Extract and reproduce exactly the lines starting with the one containing "それを踏まえて我々が店舗" and continuing through the one containing "誰でも便利に使用していた", including both of those lines.

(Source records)
++++

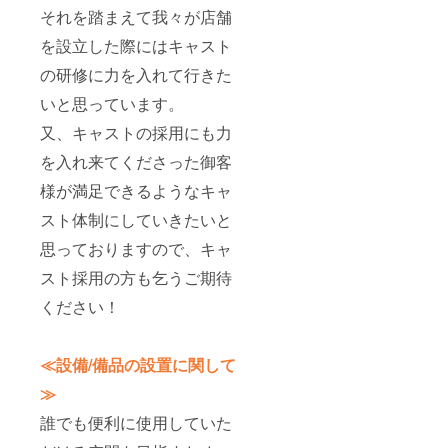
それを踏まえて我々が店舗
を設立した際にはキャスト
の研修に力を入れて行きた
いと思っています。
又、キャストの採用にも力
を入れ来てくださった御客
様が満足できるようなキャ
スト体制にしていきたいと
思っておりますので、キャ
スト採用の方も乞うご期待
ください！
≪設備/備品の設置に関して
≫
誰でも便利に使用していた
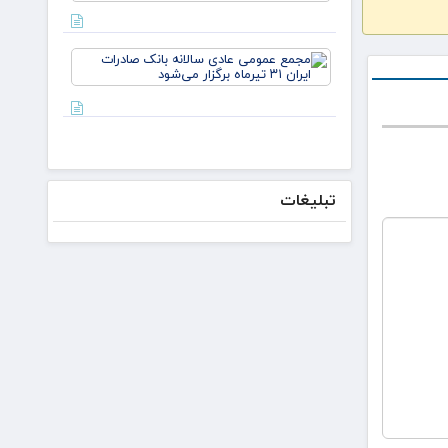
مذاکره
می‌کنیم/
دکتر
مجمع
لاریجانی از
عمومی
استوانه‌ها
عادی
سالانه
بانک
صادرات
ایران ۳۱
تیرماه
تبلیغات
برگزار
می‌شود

++++

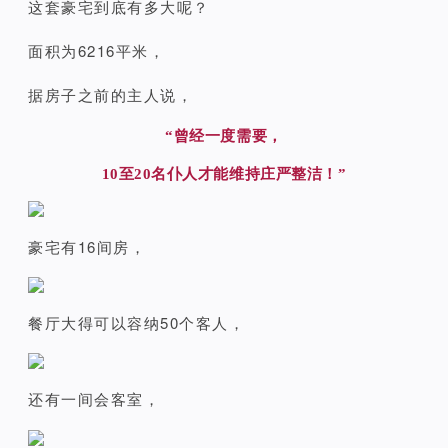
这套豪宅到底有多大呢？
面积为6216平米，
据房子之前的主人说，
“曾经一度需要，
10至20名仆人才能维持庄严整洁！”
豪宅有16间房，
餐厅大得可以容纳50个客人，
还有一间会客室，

++++

YOUR SOLUTION:
それを踏まえて我々が店舗
を設立した際にはキャスト
の研修に力を入れて行きた
いと思っています。
又、キャストの採用にも力
を入れ来てくださった御客
様が満足できるようなキャ
スト体制にしていきたいと
思っておりますので、キャ
スト採用の方も乞うご期待
ください！
≪設備/備品の設置に関して
≫
誰でも便利に使用していた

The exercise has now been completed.